After completing the recent blogging challenge I thought I’d coped quite well given the subject matter and my own struggle with homelessness, but as I’d kept quite a tight lid on this area of my life, writing about it each day, just confirmed to me just how far I’d fallen.
All this week my thought have turned to deep introspection, about my life and what motivates me, well it was more than introspection it was a full on brutal assault on my life up to this point, and it wasn’t pretty, and of course my thoughts became obsessive, constantly picking over old scabs, looking for answers, and I found none.

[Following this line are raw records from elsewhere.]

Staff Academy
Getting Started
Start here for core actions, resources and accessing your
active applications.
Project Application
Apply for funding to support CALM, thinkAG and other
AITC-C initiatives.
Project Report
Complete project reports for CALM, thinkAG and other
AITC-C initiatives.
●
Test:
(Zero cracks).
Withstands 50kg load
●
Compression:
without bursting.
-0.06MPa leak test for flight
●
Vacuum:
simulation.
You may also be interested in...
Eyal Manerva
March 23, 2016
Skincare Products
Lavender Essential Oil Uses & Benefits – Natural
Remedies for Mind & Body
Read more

I’ve been tearful, panicky, short-tempered, quiet, overly loud, finding fault where there is none, I’ve hardly slept, ate for Britain and still feel as though the glass is less than half full, when asked why I was so up and down I opened my mouth to explain and all the old fears came back about being judged, and being seen as someone who cannot manage their life.
I didn’t tell of course what was actually bothering I just made up an excuse, then became angry with myself for not being brave enough to be honest about my homeless status, but it was more than that, I’ve lost some of my confidence again, and without that anchor I’m finding it hard to “woman up” I’m just so very tired of putting on a brave face, every time I face challenges in my life I seem to fail or at least not act quickly enough to forestall events that seem to over take me.

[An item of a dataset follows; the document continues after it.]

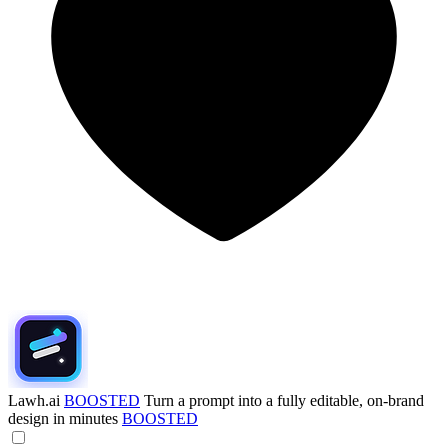
Lawh.ai
BOOSTED
Turn a prompt into a fully editable, on-brand
design in minutes
BOOSTED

I used to have the courage of a lion, and now just whimper like a kitten and that makes me feel so impotent, that it makes me want to crawl back into that dark space, that held me hostage for so long, I fear that perhaps deep down I don’t want to change, as me feet are seemingly made of cement, my lack of courage keeping me prisoner.
I’m also tired of daily affirmations that today will be the day that change happens , and why I can’t just take the baby steps required to move forward I did it before, what is stopping me now, well I know the answer I’m stopping me, I’m to blame, but emotionally pummeling myself won’t help even though it gives me a strange sense of satisfaction to feel that spark of pain, that lets me know I’m still alive, but I take no real comfort in that.
So they’re just emotions, we can’t always live with them or without them, I think I just have to learn to accept them and find a way to factor them into my life, and try to make sense of them as I go along, however every time I open Pandora’s Box, everything seems to be swirling down the giant plug hole at the bottom and I can never shut the lid in time to stop it.